▶ **Data shown**
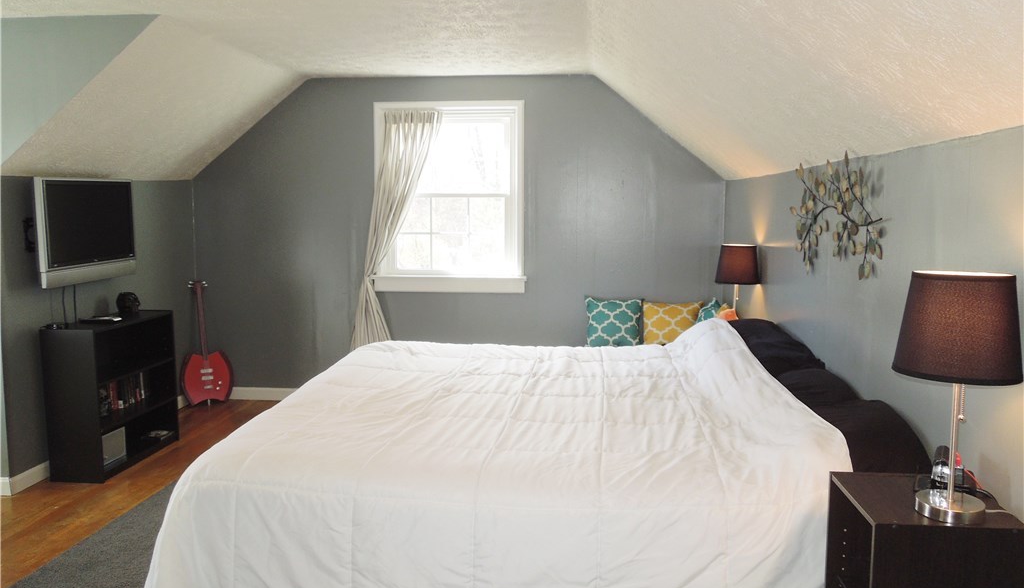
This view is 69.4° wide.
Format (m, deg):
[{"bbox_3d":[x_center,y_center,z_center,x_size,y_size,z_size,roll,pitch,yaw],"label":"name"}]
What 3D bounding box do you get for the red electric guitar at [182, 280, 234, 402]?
[{"bbox_3d":[-2.143,0.346,5.197,0.361,0.896,0.075,-5,-1,-25],"label":"red electric guitar"}]

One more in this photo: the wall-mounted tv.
[{"bbox_3d":[-2.209,-0.333,3.852,0.085,0.521,0.716,1,7,5],"label":"wall-mounted tv"}]

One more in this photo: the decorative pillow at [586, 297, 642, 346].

▶ **Exercise instructions**
The lines from the one containing "One more in this photo: the wall-mounted tv." through the last line of the records are to be transcribed exactly, with nothing else added.

▶ **Exercise result**
One more in this photo: the wall-mounted tv.
[{"bbox_3d":[-2.209,-0.333,3.852,0.085,0.521,0.716,1,7,5],"label":"wall-mounted tv"}]

One more in this photo: the decorative pillow at [586, 297, 642, 346].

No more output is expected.